In contrast to welfare economics, public choice scholars do not assume a benevolent dictator as the single policymaker, but instead consider utility-maximizing politicians, bureaucrats, and voters interacting on a political market. Rooted in this very different assumption, public choice theory offers several explanations for the subsidy environment currently experienced by entrepreneurs (i.e., potential, nascent or young entrepreneurs).

First, public choice theory suggests that policymakers and funding authorities may have incentives that actually conflict with a policy targeting market failure. For instance, policymakers and program officials may wish to be seen as the engineers of success (Lerner, 1999) and thus they choose projects that have a high probability of success instead of funding projects which are likely to be affected by market failure (Stiglitz and Wallsten, 2000). The frequent absence of specific objectives in entrepreneurship policy programs (as criticized by Storey, 2000) can also be explained by public choice theory. Policymakers with only fuzzy objectives, if they have any at all, can more easily emphasize the successful parts of their programs and even reinterpret its goals in a self-serving manner during an election period to maximize votes.

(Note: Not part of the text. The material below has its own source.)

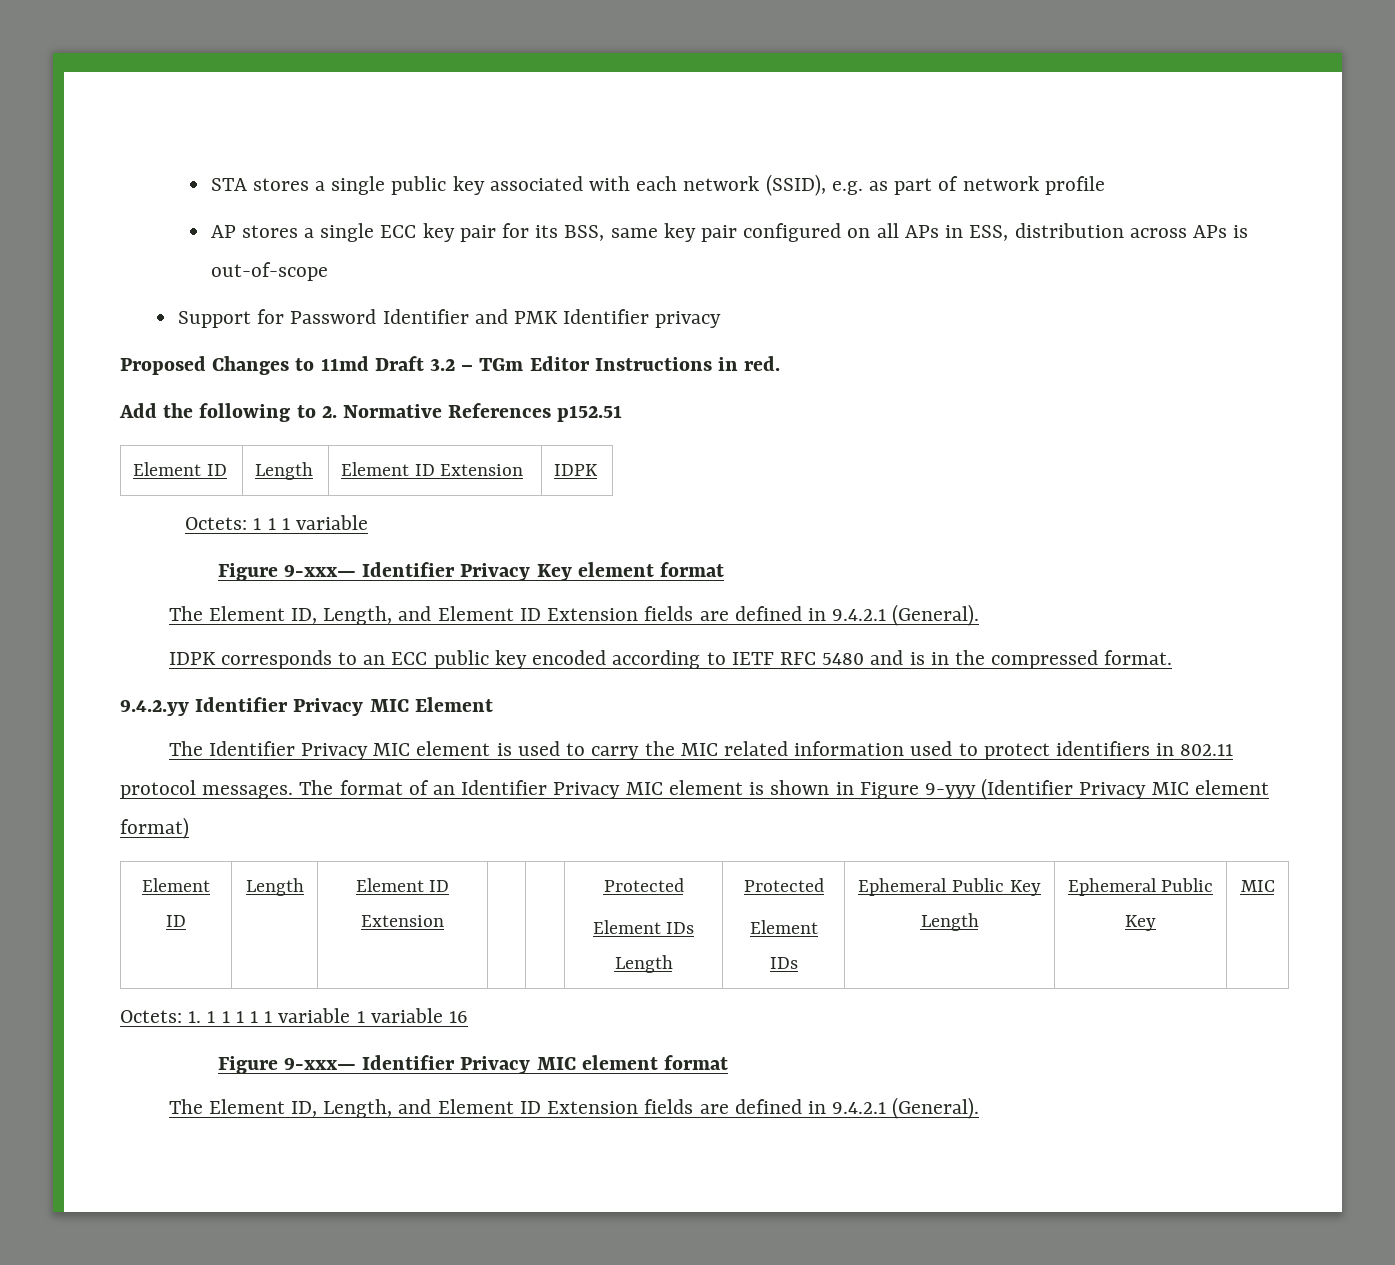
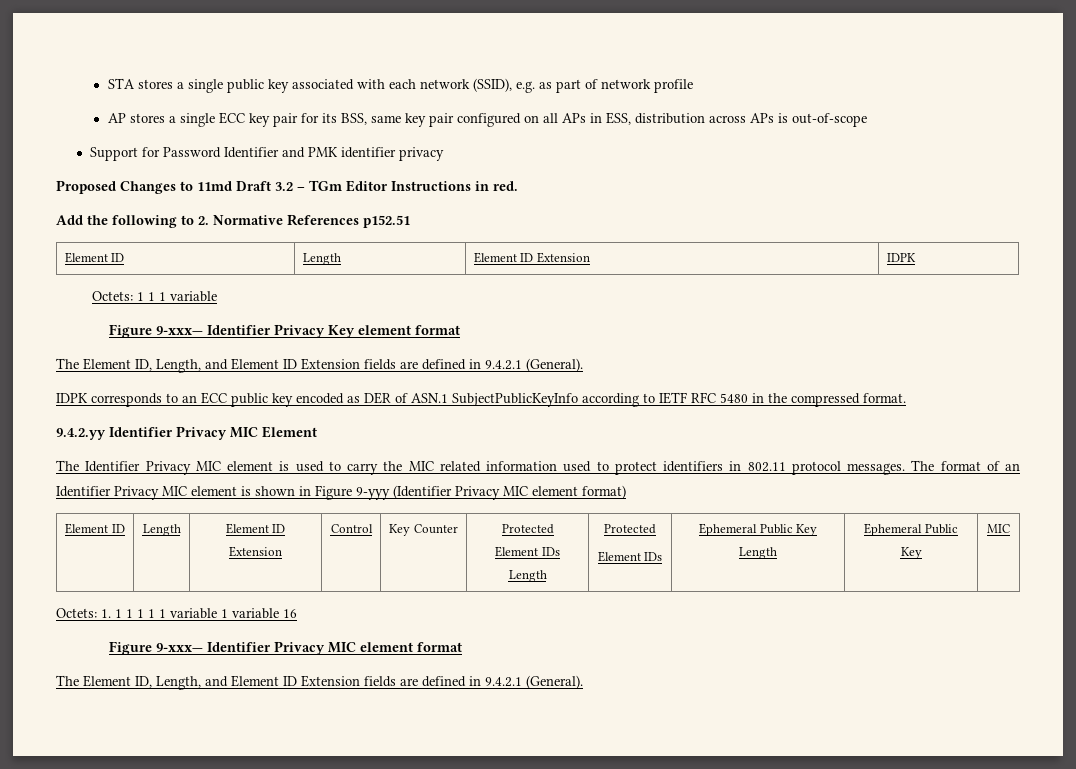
[563,309,650,324] Identifier -> [340,147,396,158] identifier
(607, 657) none -> [347,392,578,407] as DER of ASN.1 SubjectPublicKeyInfo
[870,650,925,665] and is -> (748, 398) none
(444, 921) | -> [330,524,373,533] [389,524,458,536] Control | Key Counter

Second, the multitude and extent of policy schemes (coming from innovation policy, SME policy, entrepreneurship policy, and labor market policy) which are delivered at the local, Länder, federal, and European level finds some explanation in Niskanen’s (1971) model of the budget maximizing bureaucrat. According to Niskanen, rational bureaucrats maximize – among other things – influence, reputation, and power, which are in total approximated by budget size. Increases of budgets (and the consequent increase in influence, reputation, and power) can be achieved by promoting and implementing more and more policy schemes targeted at the entrepreneurial process. Pages et al. (2003, p. 256) label this phenomenon “program-itis” and it has the potential to result in redundancy and

ineffectiveness when these schemes are not part of a comprehensive entrepreneurship strategy.

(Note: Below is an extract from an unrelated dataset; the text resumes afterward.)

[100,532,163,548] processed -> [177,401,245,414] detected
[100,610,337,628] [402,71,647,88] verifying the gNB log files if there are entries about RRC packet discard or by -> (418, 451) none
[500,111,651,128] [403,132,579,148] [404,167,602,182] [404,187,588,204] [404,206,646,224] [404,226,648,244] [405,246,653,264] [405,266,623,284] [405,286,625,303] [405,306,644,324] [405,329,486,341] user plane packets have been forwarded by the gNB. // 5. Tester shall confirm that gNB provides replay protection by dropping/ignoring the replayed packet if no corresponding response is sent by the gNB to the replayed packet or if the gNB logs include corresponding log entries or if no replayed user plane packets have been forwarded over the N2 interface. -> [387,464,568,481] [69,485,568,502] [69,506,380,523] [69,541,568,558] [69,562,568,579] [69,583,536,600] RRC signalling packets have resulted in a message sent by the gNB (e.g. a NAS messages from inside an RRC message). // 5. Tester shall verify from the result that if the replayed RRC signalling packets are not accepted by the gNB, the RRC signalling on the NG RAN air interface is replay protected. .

Third, in contrast to economic development strategies that target established firms, policy support of innovative entrepreneurship encompasses measures targeted at the individual (potential, nascent, or young) entrepreneur. These enabling policies can take a very long time before they eventually may manifest in increased start-up rates. Moreover, their effects are difficult to track and are often not obvious to the public. The theory of political business cycles (e.g., Nordhaus, 1975) suggests that opportunistic utility- maximizing incumbent policymakers try to use expansionary economic policy to create favorable macroeconomic conditions so as to increase their chances of re-election. However, entrepreneurship policies with their very long lead times and no obvious impact cannot be timed to have a positive effect on the economy at the end of a specific legislative period. Therefore, Pages et al. (2003) suggest that policymakers will favor more direct types of policy intervention, which explains why enabling policies focused on “soft” policy measures like consulting and awareness building still constitute a tiny fraction of economic policy measures.

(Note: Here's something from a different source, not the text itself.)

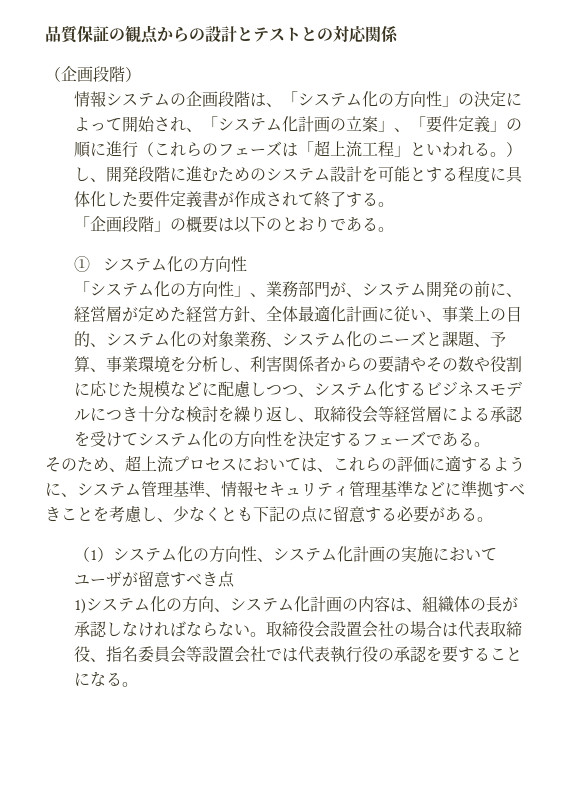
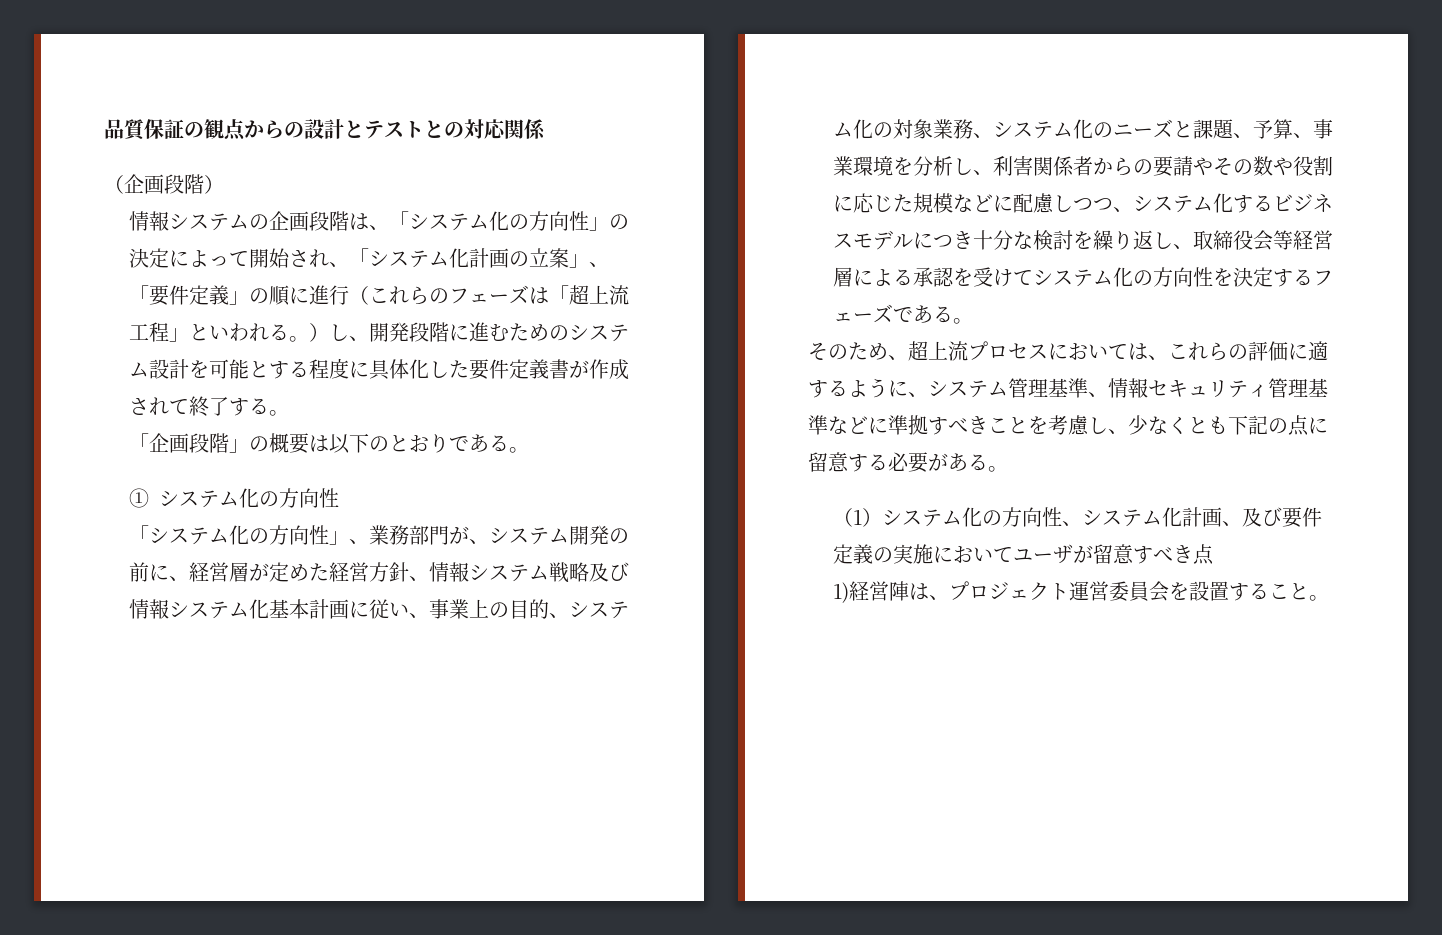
[265,305,346,322] 全体最適化 -> [428,562,629,583] [128,599,309,619] 情報システム戦略及び情報システム化基本
(385, 554) none -> [1221,507,1322,528] [832,544,873,564] 、及び要件定義
[85,596,518,613] [73,621,522,638] [73,646,458,663] システム化の方向、システム化計画の内容は、組織体の長が承認しなければならない。取締役会設置会社の場合は代表取締役、指名委員会等設置会社では代表執行役の承認を要 -> [848,581,1229,602] 経営陣は、プロジェクト運営委員会を設置
[73,671,122,686] になる -> (1309, 591) none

Future researchers making policy recommendations for effectively supporting innovative entrepreneurship should thus consider the potentially distortive policy response to their advice (Jones and Cullis, 1993). Since the “policy process always influences the content of policy” (Pages et al., 2003, p. 228), taking this precaution will ensure that alleged market failure (which is accused of hampering innovative entrepreneurial activity) does not result in proven policy failure.